L’imagination, l’insouciance, la fougue, la beauté et l’absence de responsabilité : tant de choses qu’on envie à la jeunesse. Comme la plupart des enfants, j’ai grandi en me faisant dire d’en profiter, que j’avais tort d’avoir hâte à la majorité, que je passais à côté des moments les plus merveilleux de ma vie, obnubilée par l’avenir et ce que je me promettais d’accomplir une fois grande. Je n’ai jamais manqué de réponse à la question : « Que veux-tu faire plus tard? » Mon problème était l’inverse : j’avais trop de projets. Trop de possibilités s’étalaient devant moi.
Par Jessica Dufour, journaliste multimédia
J’ai d’ailleurs longtemps été coincée dans cette attente que tout m’arrive naturellement. J’étais une indécise chronique, ma passivité renforcée par l’idée de la destinée. Je vivais dans le rêve d’accomplir de grandes choses, me visualisais devenir écrivaine, actrice, chanteuse ou danseuse professionnelle, avoir une carrière florissante, être riche et célèbre, rien de moins! Aucune surprise : on passe à peu près tous.tes par ces rêves de grandeur. Mais je n’avais pas les moyens de mes ambitions, parce que je ne les prenais pas.
Avec le temps, je me suis redirigée vers des projets plus réalisables, à plus petite échelle : vivre à la campagne, avoir cinq chiens, publier un livre, être à l’aise financièrement. Bon. C’est potentiellement une autre utopie, puisque visiblement, ce n’est pas par la vente de livres que j’arriverai à atteindre la sécurité financière. Mais au moins, je suis lucide et je travaille en ce sens. L’important, c’est que mes objectifs puissent entraîner des actions concrètes, orienter mes pas. Au lieu d’errer devant la multitude des sentiers disponibles, en va-et-vient, en détours, j’essaie de me concentrer sur ce que je peux faire là et maintenant, une étape à la fois.
Comme principal modèle féminin, j’ai eu une femme terrorisée par le fait de vieillir, en déni total de son âge, obsédée par son apparence physique.
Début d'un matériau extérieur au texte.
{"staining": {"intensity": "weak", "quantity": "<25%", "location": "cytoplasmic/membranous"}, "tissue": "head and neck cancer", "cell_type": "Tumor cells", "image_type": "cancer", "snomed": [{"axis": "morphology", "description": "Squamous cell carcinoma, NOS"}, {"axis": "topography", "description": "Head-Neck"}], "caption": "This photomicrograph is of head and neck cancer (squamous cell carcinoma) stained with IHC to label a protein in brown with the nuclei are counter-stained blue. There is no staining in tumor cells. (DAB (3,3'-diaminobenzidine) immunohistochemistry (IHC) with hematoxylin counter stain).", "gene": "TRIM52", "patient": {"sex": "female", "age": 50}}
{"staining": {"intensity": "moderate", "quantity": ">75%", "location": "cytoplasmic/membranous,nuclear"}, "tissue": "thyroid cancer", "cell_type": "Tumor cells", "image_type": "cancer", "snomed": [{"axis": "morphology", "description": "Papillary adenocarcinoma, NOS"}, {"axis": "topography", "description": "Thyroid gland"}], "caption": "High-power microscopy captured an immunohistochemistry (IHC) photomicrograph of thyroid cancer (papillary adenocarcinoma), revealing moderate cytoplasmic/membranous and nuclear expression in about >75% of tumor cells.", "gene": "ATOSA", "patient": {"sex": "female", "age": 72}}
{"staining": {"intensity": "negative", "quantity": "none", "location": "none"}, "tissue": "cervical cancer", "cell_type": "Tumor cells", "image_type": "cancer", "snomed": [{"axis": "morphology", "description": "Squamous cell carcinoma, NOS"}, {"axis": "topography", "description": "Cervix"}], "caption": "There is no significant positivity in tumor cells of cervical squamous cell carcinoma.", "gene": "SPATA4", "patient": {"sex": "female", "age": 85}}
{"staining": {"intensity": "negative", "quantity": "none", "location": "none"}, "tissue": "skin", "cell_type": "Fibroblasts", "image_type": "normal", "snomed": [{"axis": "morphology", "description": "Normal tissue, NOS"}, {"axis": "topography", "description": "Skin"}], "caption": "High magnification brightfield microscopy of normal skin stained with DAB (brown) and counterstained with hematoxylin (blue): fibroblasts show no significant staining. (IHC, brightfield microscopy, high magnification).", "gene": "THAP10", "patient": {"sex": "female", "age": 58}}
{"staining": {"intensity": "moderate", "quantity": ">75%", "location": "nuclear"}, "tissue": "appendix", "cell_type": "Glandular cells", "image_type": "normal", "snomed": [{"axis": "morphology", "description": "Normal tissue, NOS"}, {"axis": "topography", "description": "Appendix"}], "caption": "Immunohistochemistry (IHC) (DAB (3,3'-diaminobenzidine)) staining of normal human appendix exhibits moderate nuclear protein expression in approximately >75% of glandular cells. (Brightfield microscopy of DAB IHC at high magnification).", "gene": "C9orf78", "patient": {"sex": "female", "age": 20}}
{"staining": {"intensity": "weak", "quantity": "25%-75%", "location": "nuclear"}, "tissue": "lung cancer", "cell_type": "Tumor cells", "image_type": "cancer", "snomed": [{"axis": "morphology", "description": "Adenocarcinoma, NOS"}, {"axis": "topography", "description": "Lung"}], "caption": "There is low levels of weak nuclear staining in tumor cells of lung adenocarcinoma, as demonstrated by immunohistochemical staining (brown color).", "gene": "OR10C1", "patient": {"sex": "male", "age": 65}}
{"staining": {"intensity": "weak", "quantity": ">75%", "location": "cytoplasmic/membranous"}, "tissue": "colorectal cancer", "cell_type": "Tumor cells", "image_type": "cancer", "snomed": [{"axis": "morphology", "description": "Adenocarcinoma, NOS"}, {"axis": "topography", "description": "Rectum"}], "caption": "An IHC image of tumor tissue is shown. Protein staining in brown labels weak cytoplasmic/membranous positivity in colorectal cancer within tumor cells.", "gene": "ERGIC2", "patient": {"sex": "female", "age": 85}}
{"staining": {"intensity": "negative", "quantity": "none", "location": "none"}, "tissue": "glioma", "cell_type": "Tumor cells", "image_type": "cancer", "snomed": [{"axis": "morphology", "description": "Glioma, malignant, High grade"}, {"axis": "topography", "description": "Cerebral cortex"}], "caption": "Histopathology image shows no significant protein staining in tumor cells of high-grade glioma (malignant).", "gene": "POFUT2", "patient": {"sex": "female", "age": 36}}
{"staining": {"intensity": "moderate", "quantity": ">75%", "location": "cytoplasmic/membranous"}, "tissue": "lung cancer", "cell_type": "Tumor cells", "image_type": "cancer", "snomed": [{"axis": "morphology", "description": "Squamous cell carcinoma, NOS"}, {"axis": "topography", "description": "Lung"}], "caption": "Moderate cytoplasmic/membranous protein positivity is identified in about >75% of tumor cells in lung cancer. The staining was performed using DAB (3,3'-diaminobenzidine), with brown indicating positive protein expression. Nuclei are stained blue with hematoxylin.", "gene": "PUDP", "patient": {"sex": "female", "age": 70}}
Exposée tous les jours à cette peur viscérale, incontrôlable, j’aurais dû la développer, mais elle ne m’a pas impressionnée, au contraire. J’ai grandi dans la hâte d’atteindre la maturité. Et au seuil de la trentaine, j’en suis toujours en quête.
Pour moi, vieillesse n’est pas synonyme de décrépitude. Elle donne l’occasion de fleurir. Le temps et l’expérience nous apprennent sur nous-mêmes. On ne se découvre réellement qu’après des années d’essais-erreurs. Et certains n’atteindront jamais leur plein potentiel, inconscients de leur valeur ou morts trop tôt.
L’enfance, elle, est contraignante. On dépend – parfois cruellement – des adultes pour survivre et lorsqu’ils ne savent pas nous donner ce dont on a besoin pour se développer au meilleur de nos capacités, rien d’étonnant à ce qu’on ait hâte de vieillir, de pouvoir décider pour et par nous-mêmes.
La majorité, c’est l’émancipation, la découverte du monde et l’affirmation de soi. C’est la liberté, la voie qui s’ouvre sur des contrées inexplorées, sur autre chose que les bottes de nos parents qui foulaient le sol avant nous, décidant toujours de la direction à emprunter. Chaque année qui s’ajoute est un bagage de plus sur l’épaule, un acquis, un souvenir.
Vieillir, c’est évoluer. Et comme les cernes de l’arbre témoignent de son ancienneté, j’arborerai fièrement chaque nouvelle ridule, varice, cheveux blanc ou poignée d’amour, parce que mon corps n’a pas à subir le passage du temps comme une épreuve, à ployer sous le poids des années. Je n’utiliserai pas de filtre sur mes photos de profil, je ne me maquillerai pas. Je ne mentirai pas sur mon âge. Je refuse de vivre dans la haine et la peur de l’inévitable, de contribuer à cette vision romantique de la jeunesse. J’accueillerai chaque décennie avec gratitude, dans l’affection des souvenirs, mais surtout dans la hâte des projets à venir.